(Opdracht) Geef het tekstgedeelte over het kernbeding hieronder volledig en woord voor woord weer.

Door middel van haar tweede grief klaagt [appellante] over de beslissing van de kantonrechter dat art. 10 van de Algemene Voorwaarden voor Woninghypotheken niet kan worden aangemerkt als een kernbeding. Deze grief faalt reeds omdat art. 10 niet een beding is zonder hetwelk de overeenkomst van geldlening, bij gebreke van voldoende bepaalbaarheid van de verbintenissen, niet geacht kan worden tot stand te zijn gekomen (HR 19 september 1997, NJ 1998/6; HR 21 februari 2003, NJ 2004/567). Voor zover de grief strekt ten betoge dat de wijzigingsbevoegdheid zo essentieel is dat zij niet bij algemene voorwaarden kan worden geregeld, vindt zij geen steun in het recht en faalt zij dus evenzeer.
3.3.

(Aangeleverd materiaal)
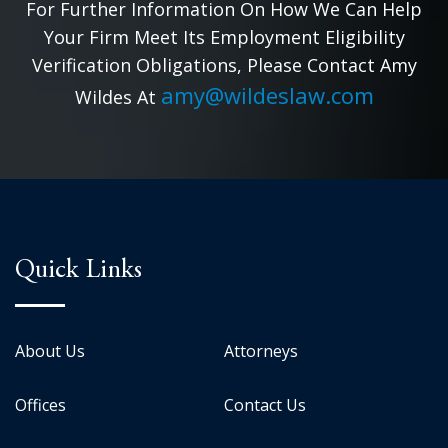
For Further Information On How We Can Help
Your Firm Meet Its Employment Eligibility
Verification Obligations, Please Contact Amy
amy@wildeslaw.com
Wildes At
Quick Links
About Us
Attorneys
Offices
Contact Us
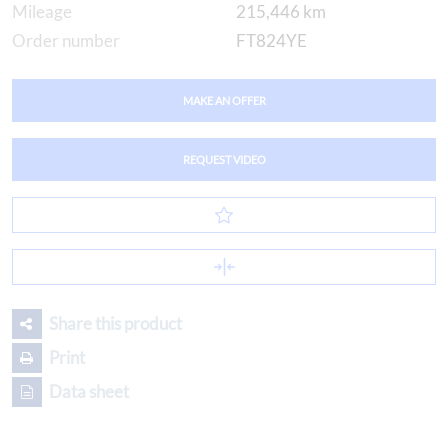
Mileage
215,446 km
Order number
FT824YE
MAKE AN OFFER
REQUEST VIDEO
Share this product
Print
Data sheet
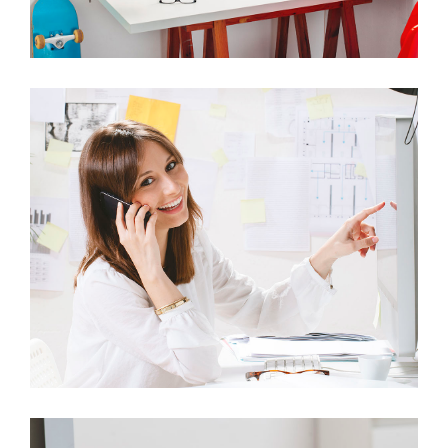
ITEM 6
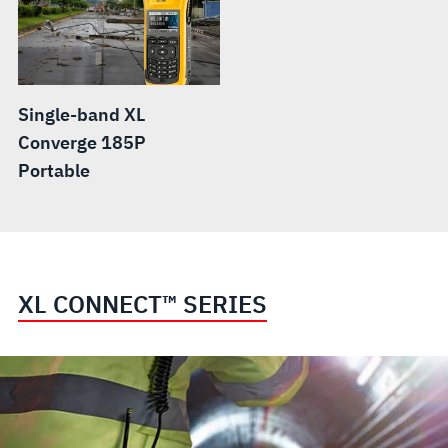
Single-band XL
Converge 185P
Portable
XL CONNECT™ SERIES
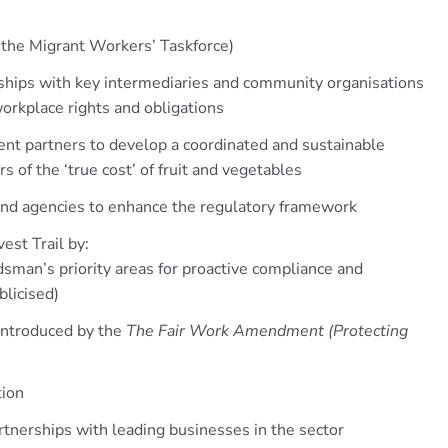
g the Migrant Workers’ Taskforce)
ships with key intermediaries and community organisations
orkplace rights and obligations
t partners to develop a coordinated and sustainable
of the ‘true cost’ of fruit and vegetables
nd agencies to enhance the regulatory framework
est Trail by:
dsman’s priority areas for proactive compliance and
blicised)
 introduced by the
The Fair Work Amendment (Protecting
tion
rtnerships with leading businesses in the sector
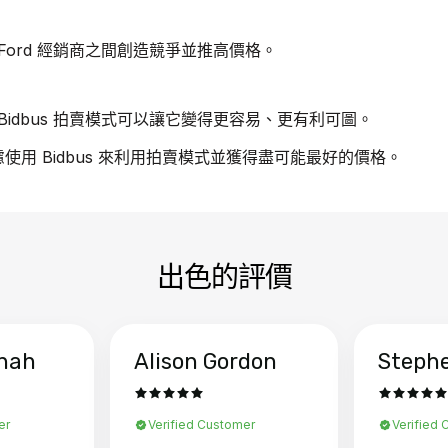
ord 經銷商之間創造競爭並推高價格。
idbus 拍賣模式可以讓它變得更容易、更有利可圖。
慮使用 Bidbus 來利用拍賣模式並獲得盡可能最好的價格。
出色的評價
hah
Alison Gordon
Steph
er
Verified Customer
Verified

(Uitwerking)
Door middel van haar tweede grief klaagt [appellante] over de beslissing van de kantonrechter dat art. 10 van de Algemene Voorwaarden voor Woninghypotheken niet kan worden aangemerkt als een kernbeding. Deze grief faalt reeds omdat art. 10 niet een beding is zonder hetwelk de overeenkomst van geldlening, bij gebreke van voldoende bepaalbaarheid van de verbintenissen, niet geacht kan worden tot stand te zijn gekomen (HR 19 september 1997, NJ 1998/6; HR 21 februari 2003, NJ 2004/567). Voor zover de grief strekt ten betoge dat de wijzigingsbevoegdheid zo essentieel is dat zij niet bij algemene voorwaarden kan worden geregeld, vindt zij geen steun in het recht en faalt zij dus evenzeer.
3.3.